Log analysis for application monitoring

Have you ever heard of logs? The simple supervision of these is one of the biggest headaches when carrying out research and support tasks and poses one of the most recurrent problems in software development companies. Let’s see how we can simplify and automate these tedious tasks with some specific tools.

What are logs and what are they for?

Most companies in the software sector highly value the quality of the support they offer to their different customers, considering both speed and efficiency. This task is complex and involves tasks of different kinds. Even so, in most cases, the problems they face have to do with errors or unwanted behaviors in their applications. Therefore, the information they generate at runtime is of vital importance.

This information is materialized in logs. Logs are a sequential collection of all events that occur in the course of a particular application process. Normally, they are collected in a file or a database and constitute evidence of its behavior.

Types of logs

There are different types of events of interest, and therefore, different sources of logs coexist within the same system. Each of these sources is specialized in providing information of a specific type, being able to reflect, for example:

  • The connections that are established with users or servers.
  • The queries made to the database.
  • The flow of the user within the application.

Taking into account the disparity in the format of the aforementioned log sources, the different volumes of data they produce and the possible complications that may appear in relation to time references (in distributed systems, the time of the server and that of a client is not the same), the process of analysis and abstraction of events is arduous. Here is where the importance of having a correct system for log centralization and analysis lies.

How to analyze logs

There are currently multiple and diverse tools for this purpose.
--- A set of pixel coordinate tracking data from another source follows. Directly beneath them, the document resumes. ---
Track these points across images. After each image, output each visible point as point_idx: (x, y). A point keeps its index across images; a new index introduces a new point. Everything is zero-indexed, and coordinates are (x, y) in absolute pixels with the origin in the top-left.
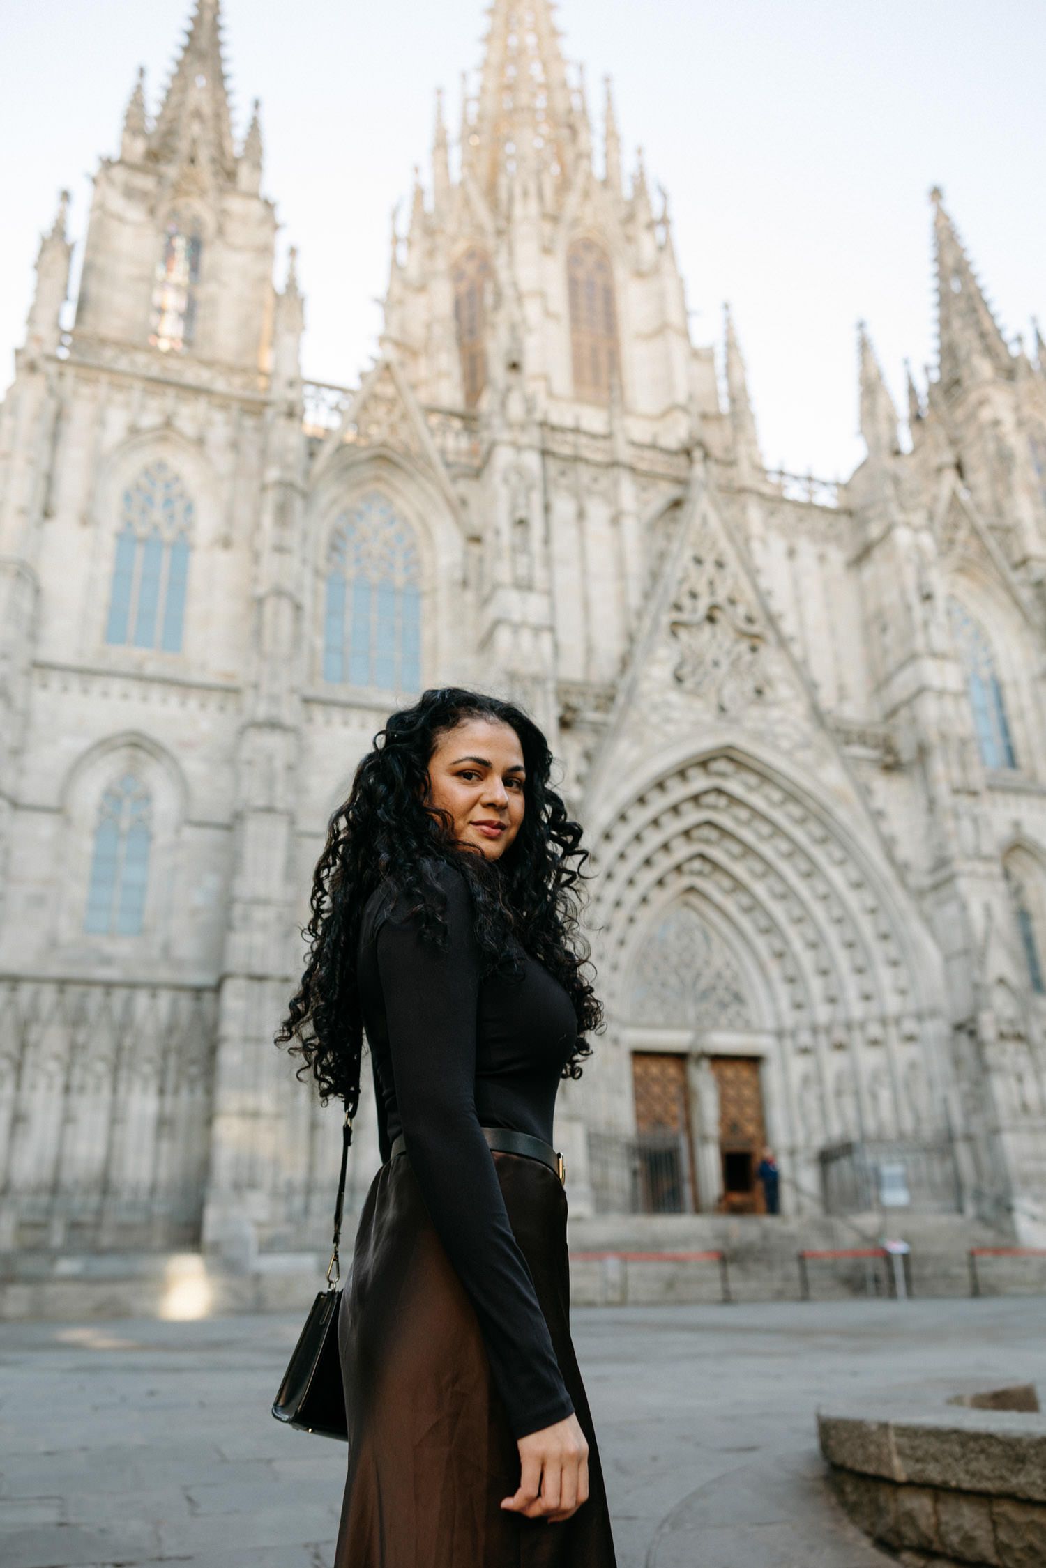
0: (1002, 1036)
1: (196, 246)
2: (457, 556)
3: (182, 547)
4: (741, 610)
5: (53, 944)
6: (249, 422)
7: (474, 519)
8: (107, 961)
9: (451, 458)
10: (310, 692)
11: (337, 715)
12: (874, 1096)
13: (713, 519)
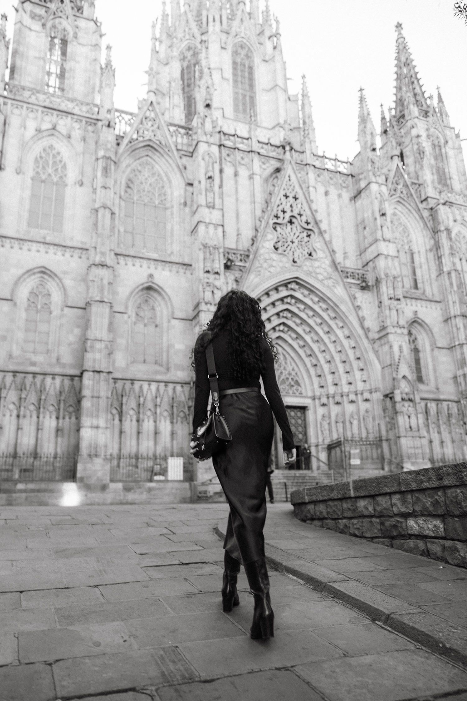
0: (403, 399)
1: (64, 42)
2: (182, 191)
3: (61, 183)
4: (304, 218)
5: (10, 356)
6: (90, 128)
7: (190, 176)
8: (33, 364)
9: (179, 147)
10: (118, 251)
11: (130, 261)
12: (351, 423)
13: (293, 178)
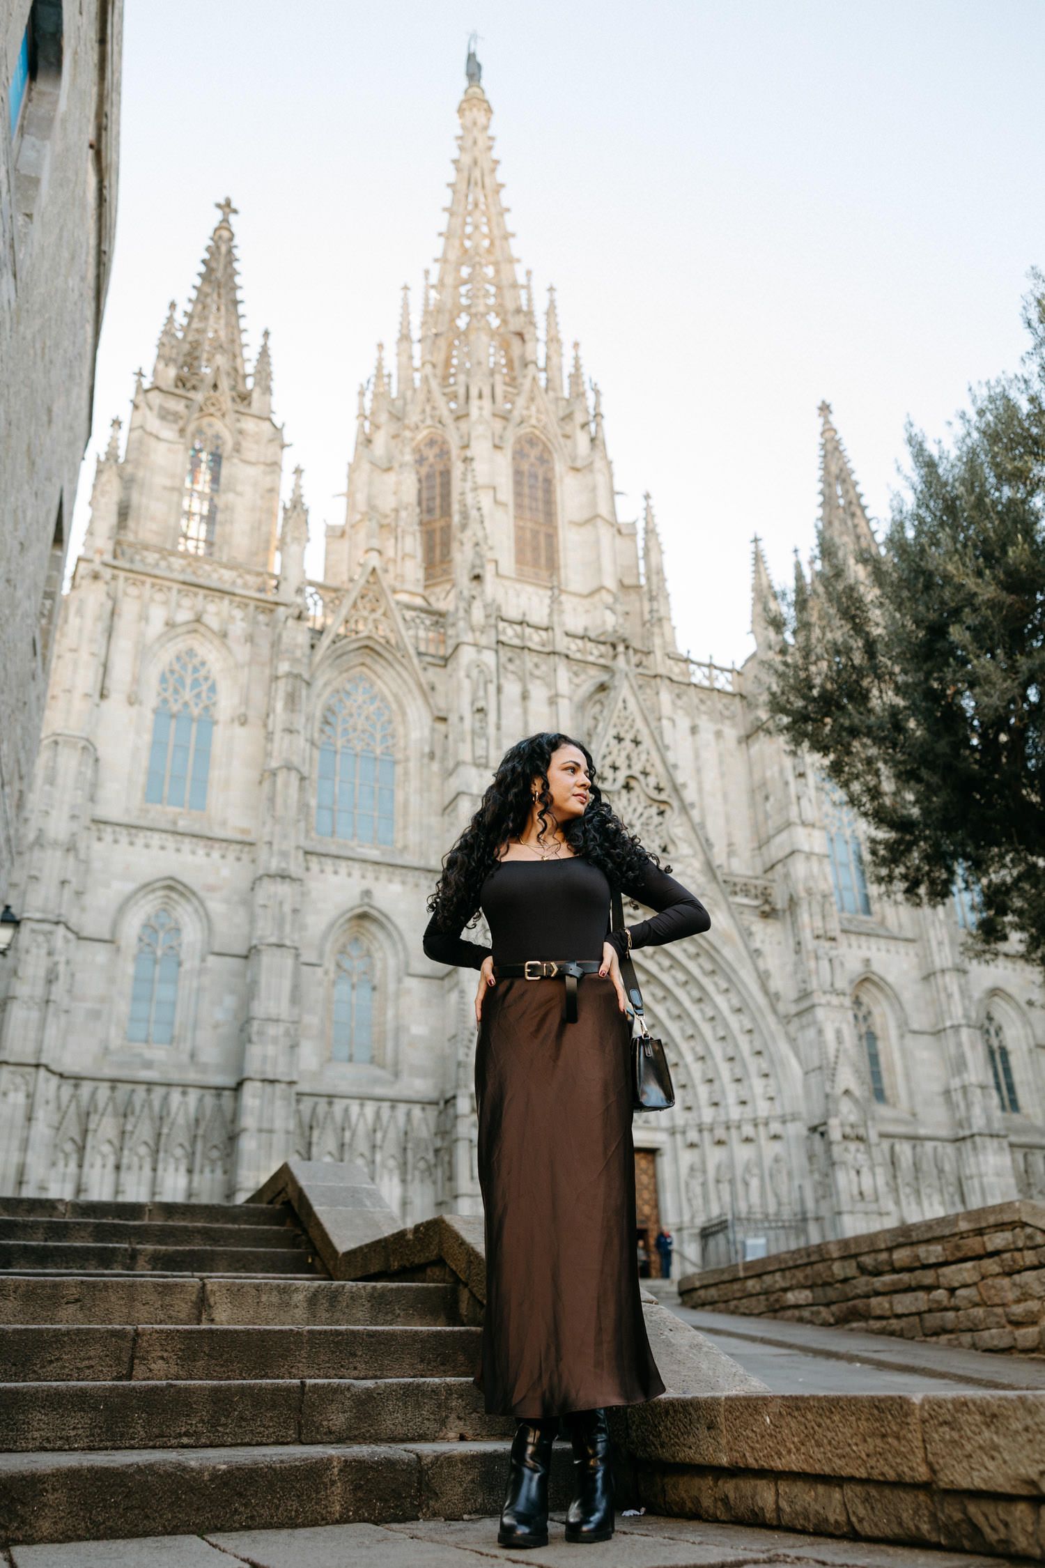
0: (845, 1137)
1: (217, 459)
2: (427, 732)
3: (208, 721)
4: (652, 781)
5: (106, 1051)
6: (262, 618)
7: (440, 701)
8: (148, 1065)
9: (422, 649)
10: (309, 846)
11: (329, 865)
12: (747, 1184)
13: (632, 704)
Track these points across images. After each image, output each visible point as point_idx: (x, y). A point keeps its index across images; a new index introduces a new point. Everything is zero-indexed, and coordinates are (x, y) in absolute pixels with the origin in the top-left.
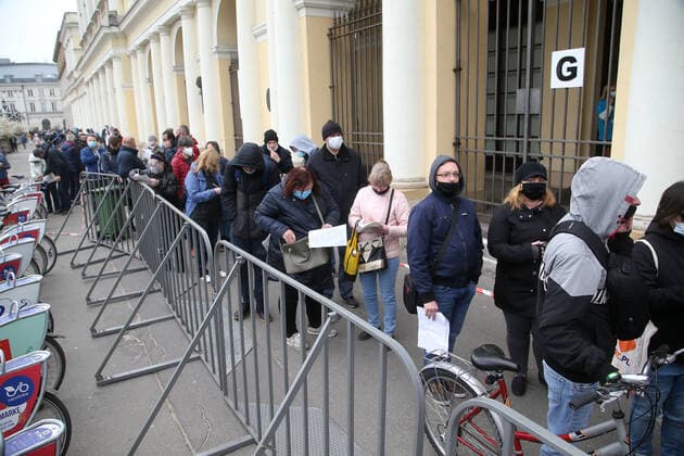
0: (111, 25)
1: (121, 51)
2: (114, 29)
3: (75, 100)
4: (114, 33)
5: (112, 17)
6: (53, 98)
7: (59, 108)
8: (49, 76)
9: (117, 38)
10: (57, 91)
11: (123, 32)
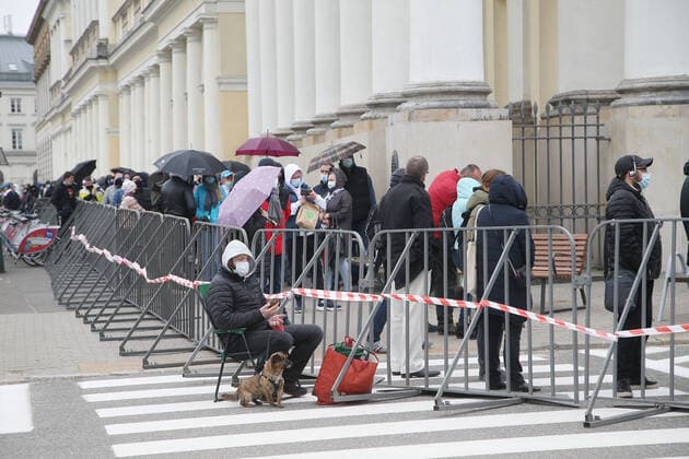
0: (100, 57)
1: (110, 88)
2: (102, 63)
3: (59, 134)
4: (102, 67)
5: (102, 46)
6: (16, 119)
7: (29, 142)
8: (13, 67)
9: (106, 72)
10: (27, 104)
11: (112, 66)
Most of these offer basic utilities to store, process, format, filter and sort logs, as well as other more complex ones used to detect anomalies and notify whoever proceeds when they occur.

As with any other problem in which we find a large volume of data from which we want to extract accurate information (Big Data), the application of specialized data mining techniques for the problem in question makes the process much easier. These techniques can obtain results that replace the mere inspection of the logs providing the same information in a much more concise way, or even bring out information that would otherwise be impossible to study when it goes completely unnoticed.

Structure of an analysis system

In most cases, companies involved in the deployment of a log analysis system usually request to have it cloud-hosted, in order to benefit from its advantages. Among the most noteworthy advantages of this type of service are:

  • High availability and accessibility.
  • The optimization of the resources used.
  • The latent possibility of scaling the deployed services.
  • Reducing equipment configuration and maintenance times.

The existing SaaS tools specialized in log analysis, also known as search platforms, are abundant and have a community of considerable size. All of them perform tasks of storage and filtering of logs, but delegate to other types of solutions the tasks of reading, processing and loading them.

This is where log aggregators and forwarders come into play. These tools are intended to read logs from various sources, whether files or connections established on specific ports, process them by extracting the desired fields from them and forward them to a specific destination. They are able to carry out an individualized treatment for each source of logs even working with several simultaneously, and they can also have different treatments for the same source if different destinations are specified.

If we also wanted to expand the functionalities of our search platform and perform more advanced machine learning tasks, we could always look for another specialized cloud microservice that can be integrated with the rest of the deployed components. The offer of this type of utilities is also high and there are usually no limiting problems when integrating one of them.

Log Aggregators and Forwarders examples

  • Logstash: free data processing pipeline that ingests data from a multitude of sources, transforms it, and sends it to its destination. It is the lowest layer of the Elastic Stack, which makes it the most notorious option among the existing ones.
  • FluentD: open source data collector focused on creating a unified logging layer. It has a large number of plugins and a fairly high user community, and this is why it is postulated as the main alternative to Logstash.
  • Fluent Bit: ultra-fast, lightweight and highly scalable log processor and forwarder. It bills itself as the simplified and agile version of its big brother FluentD and is currently a community favorite. Although it has a smaller number of plugins, its integration possibilities are more than enough.

Search Platforms examples

  • Elasticsearch: Lucene-based search server. It provides a distributed full-text search engine with multitenancy capability. It is normally used with Kibana, the last layer of the Elastic Stack focused on visualization and log exploitation. These two tools, when they were still open source, were the starting point for numerous SaaS focused on this type of work, such as io or OpenSearch.
  • OpenSearch: open source search and analytics engine built by AWS and powered by the community. It grew out of the two previously detailed components of the Elastic Stack, Elasticsearch and Kibana, which were open source at the time. Considering its huge list of implemented and future functionalities, it is undoubtedly the most complete, versatile and powerful on the market.
  • Datadog: monitoring service for cloud applications that provides monitoring of systems of all kinds through a SaaS data analysis platform. It is postulated as the most interesting option among the non-Elasticsearch-based options.